Lured into the lifestyle by the stylish suits, flashy jewellery and sleek black Cadillacs, for a young Henry, the gangster identity seems like a good decision, particularly when at home his father beats him for merely spending too much time at his part-time job at a cab stand. Seizing the chance to take total control of his own life, whilst gaining the power to control others too, Liotta’s character decides to become the force of power he’d always desired to be. 

“I was living in a fantasy,” Henry admits as his life descends under the control of the mafia, awarded all the suits and style of the identity without any of the actual agency. From this moment, Goodfellas does not become a glitzy gangster thriller. Instead, it thrusts ahead as a coming of age tragedy, with Liotta’s character going down the adolescent path each and every viewer fantasises about going down in their most cinematic daydreams.

Amid the electric intensity of mafia life, Henry is swept up in the drama, hypnotised by the power that such gangsters hold over the citizens of Italian-American Brooklyn, allowing them through the backdoors of nightclubs and accommodating their arrival at a restaurant no matter how busy. The journey of Liotta’s character reflects an innate desire to belong, to be in control of one’s own destiny and to selfishly gain everything one wants in life.

Reflected in the nuance of Ray Liotta’s career-defining performance, Henry’s life is part tragedy, as despite all the control he believes he holds, he is forever in the mercy of his volatile partners, Tommy DeVito (Joe Pesci) and Paul Cicero (Paul Sorvino). Though his character has grown up from the adolescent pale face we see at the start of the movie, you can’t help thinking that he never truly grows out of this fantastical youthful naivety. 

A mere pawn in the mission of the mafia mob, the film tracks Henry’s steady realisation of this fact as his control slowly slips on his debaucherous life. As if he is constantly treading on eggshells, no scene represents the protagonist’s fragility better than the moment when he finds himself laughing hysterically at a story from Pesci’s DeVito in a dark underground bar, before the tone of the room switches on a dime.

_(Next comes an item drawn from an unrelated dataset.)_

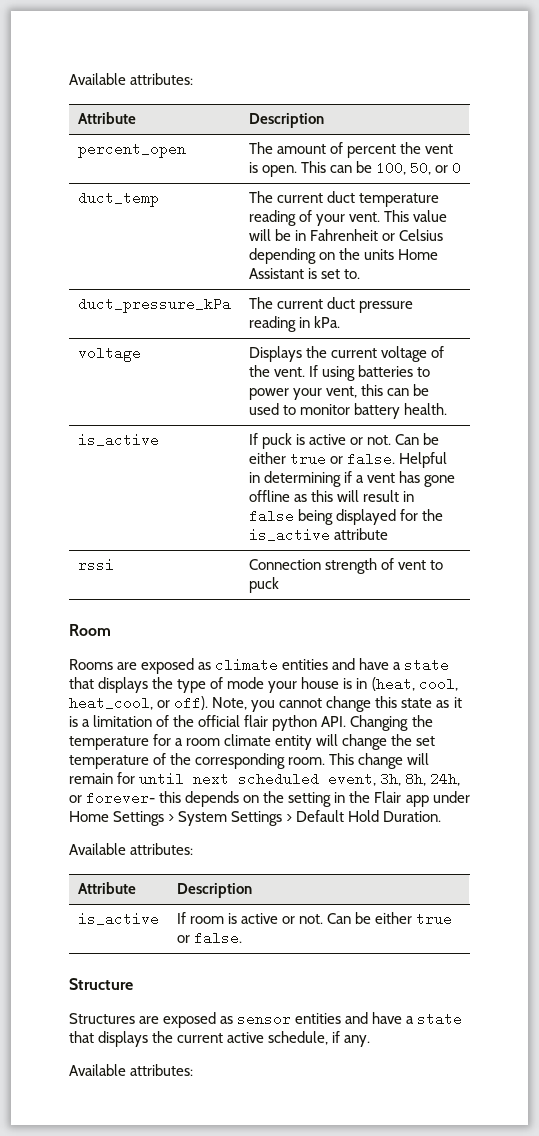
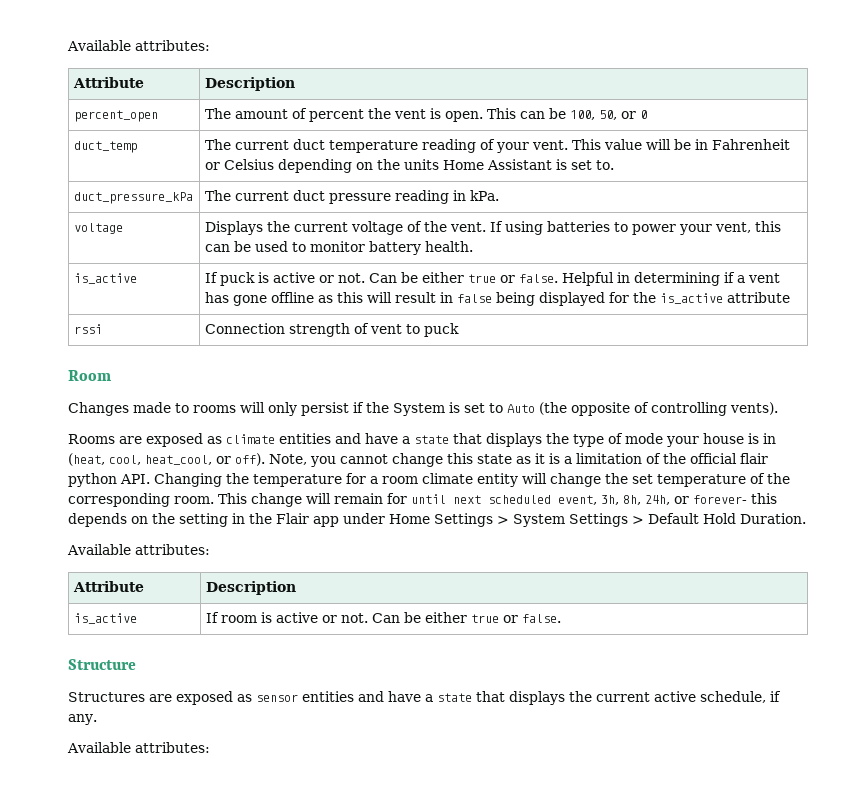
(111, 630) none -> [68,402,778,416] // Changes made to rooms will only persist if the System is set to Auto (the opposite of controlling vents).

“Funny how, how am I funny?” Pesci threatens, lurching toward Liota’s character like an eager dagger with Henry awkwardly placed in an impeccable white suit, surrounded by black fitted costumes. Snapping the tension by claiming he was merely joking, Liotta twitches in his seat, squirming like a fish out of water before hysterically laughing along with the rest of the mafia hyenas, wishing to maintain control in fear of losing it altogether. 

Though he has become part of something bigger, Henry has lost total control of his life in the kinetic acceleration of life in the mafia, and indeed the electric pace of 1970s America that was developing to become ever-more connected. As lost and confused as his adolescent self, Scorsese does well to place the viewer within the mind of the stray gangster, utilising several documentary methods such as voiceovers and freeze frames to make it feel as if we’re experiencing the real-life decisions of a man clambering to maintain supremacy in an ever-evolving environment. 

Wishing to prove himself on the most masculine and powerful stage available to him, the story of Ray Liotta’s protagonist is one that reflects the innate need for personal authority. Wild, unhinged and morally corrupt, it’s interesting to consider whether Henry even wanted to be a gangster in the first place, or whether his opening statement was merely the fantastical musings of a young boy toying with the reverie of power.